Financials continue to be in the spotlight, thanks to their performance since Trump’s election last November but it seems that some market participants are wagering that the sector may be due for a pullback.
While about a month ago or so, we saw nothing but positioning for more upside via calls in NYSE:XLF (SPDR Financial Select Sector, Expense Ratio 0.15%, $25.4 billion in AUM), lately the options flows have been riddled with downside put buyers in spring months (April and May),as well as some upside call selling in April (specifically the April 25 strikes were active last week).
Year-to-date, XLF has still seen strong inflows with more than $1.3 billion entering the fund via creations, but the fund has had trouble eclipsing and holding the $25 mark in recent sessions.
Given the recent bearish appetite expressed in the options markets, including both put buying and spring time upside call selling, it makes sense for us to look closely at “Bear” products that traders and hedgers traditionally use when speculating on downside in Financials. These funds include NYSE:FAZ (Direxion Daily Financial Bear 3X, Expense Ratio 0.95%, $249 million in AUM) and NYSE:SKF (ProShares UltraShort Financials, Expense Ratio 0.95%, $42 million in AUM, which are well off of peak asset levels presently due to the bullish environment that has ensued in Financial equities for at least the past five months.

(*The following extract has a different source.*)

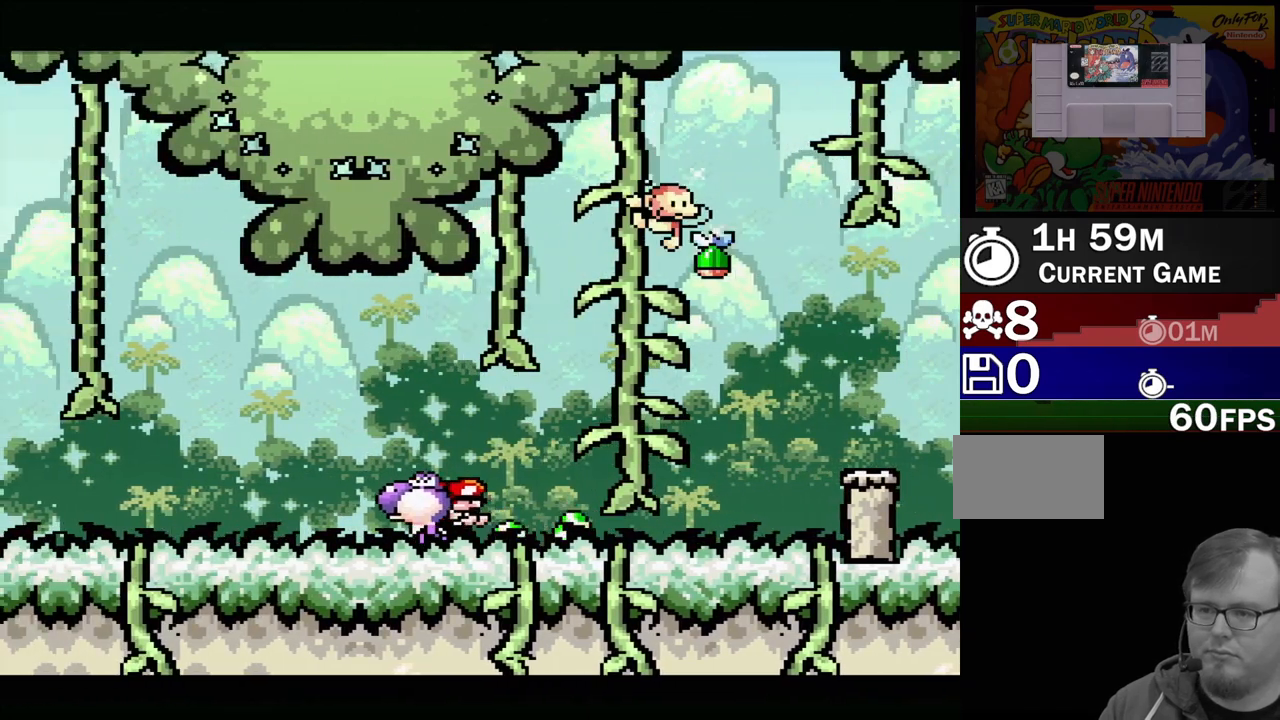
{"buttons": ["DPAD_RIGHT"], "events": [[133, "DPAD_DOWN", "up"], [133, "DPAD_LEFT", "up"], [350, "DPAD_RIGHT", "down"]]}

The Financial Select Sector SPDR Fund (NYSE:XLF) was trading at $24.76 per share on Monday afternoon, down $0.21 (-0.84%). Year-to-date, XLF has gained 6.49%, versus a 6.25% rise in the benchmark S&P 500 index during the same period.
XLF currently has an ETF Daily News SMART Grade of A (Strong Buy), and is ranked #1 of 38 ETFs in the Financial Equities ETFs category.